Whistling in the Dark
a Jon Rose and Hollis Taylor project
Whistling in the Dark embraces a set of duets between various pied butcherbirds (from field recordings in outback Australia) and virtuosic human musicians (in home lockdown) performing transcriptions of this extraordinary avian music - and music it is. Welcome to this ancient and modern world of melodic invention.
The field recordings and initial transcriptions were made by Dr Hollis Taylor in her 16-year investigation into the vocalisations of these feathered choristers. A selection from the 100s of recordings/transcriptions were arranged by Jon Rose in 2020 for human musicians - an interspecies collaboration. Some birdsong phrases were recast at half and quarter speeds (exposing details otherwise too fast for our human perception); others were exposed to contrapuntal devices such as inversion or augmentation - while sections from Jon's own imagination endeavoured to either 'be bird' or consider 'what if bird could'. However, in general this work sets itself the task of meticulously taking on the sonic constructs of another species. It does so with authenticity and on the highest artistic level with diverse Australian musicians.

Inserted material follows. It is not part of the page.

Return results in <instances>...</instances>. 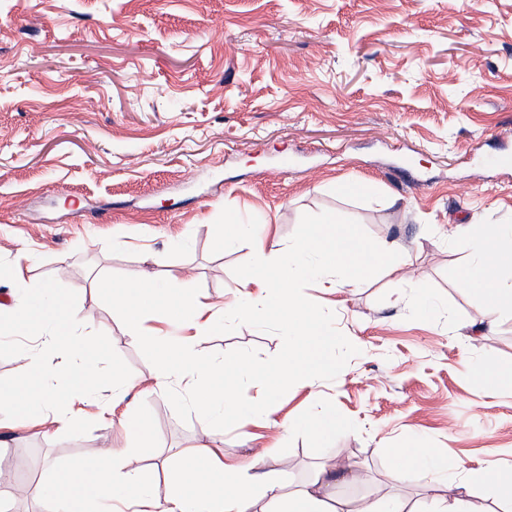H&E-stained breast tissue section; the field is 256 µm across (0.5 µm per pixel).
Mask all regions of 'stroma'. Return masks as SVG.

DALRYMPLE: with the bird recorded 3.11.2013 near Charters Towers Qld, and Claire Edwardes (Marimba) recorded 2.6.2020 in Sydney
PALM RAGONESI 2016: with the bird recorded 18.8.2016 at Alice Springs, and Cathy Milliken (Oboe) recorded 28.5.2020 in Berlin
OWEN: with the bird recorded 23.8.2016 at Owen Springs Reserve NT, and Ben Ward (Double Bass) recorded 30.8.2020 in Sydney
BINNS: with the bird recorded 23.8.2016 on Binns Track NT, and Lamorna Nightingale (Flute) recorded 4.7.2020 in Sydney
CAMERON: with the bird recorded 17.10.2014 in Brisbane, and Jason Noble (Clarinet) recorded 7.7.2020 in Sydney
PETRICK: with the bird recorded 8.9.2014 in Alice Springs NT, and Simone de Haan (Trombone) recorded 28.7.2020 in Perth
AMADEUS: with the bird recorded 19.9.2016 in Alice Springs NT, and Joanne Cannon (Bassoon) recorded 21.6.2020 in Melbourne
MIDWAY: with the bird recorded 25.10.2013 Qld, and Zubin Kanga (Piano) recorded 15.7.2020 in London
BURLEIGH HEADS: with the bird recorded 24.9.2010 Qld, and James Nightingale (Tenor Saxophone) recorded 8.8.2020 in Sydney
ERIJA: with the bird recorded 22.8.2016 in Alice Springs NT, and Alexander Garsden (Guitar) recorded 15.8.2020 in Melbourne
PALM RAGONESI 2014: with the bird recorded 22.8.2014 in Alice Springs, and Chloe Higgins (Tuba) recorded 20.4.2018 in Zurich
THE SALT EVAPORATOR: with the bird recorded 11.7.2017 at Bowen Qld, and Hollis Taylor (Violin) recorded 2.9.2020 in Alice Springs
The question often posed is, 'Why don't you play live with the birds when they are singing?' It can happen by chance (usually diurnally), but to intentionally subject birds in their critical spring season to human trespass on their sonic territory is a 'no-no' by any reckoning. The pied butcherbirds that Hollis records in general sing nocturnally. If you've ever seen a pied butcherbird vocalise, you know it physically involves a total bodily propulsion of each phrase to attain maximum projection. It is exhausting music, an individual bird sometimes singing up to seven hours without pause. Human sonic intrusion can cause extreme stress and also alerts predators that something unusual is happening, potentially putting a pied butcherbird on the breakfast menu. Also, recording these birds is a very hit - and - miss affair. Perfect recording conditions are rare; nonetheless, the unadulterated recording is preferred to one where a musician blasts away trying to get a bird to respond.
Also, the birds may sing in less than safe environments, where snakes inhabit campground facilities, where drunken truck drivers wander around looking for something or someone to do, where cows walk into you, where police impersonators arrive to steal your car, and where other disrupting humans materialise out of nowhere to impede the recording of this amazing animal.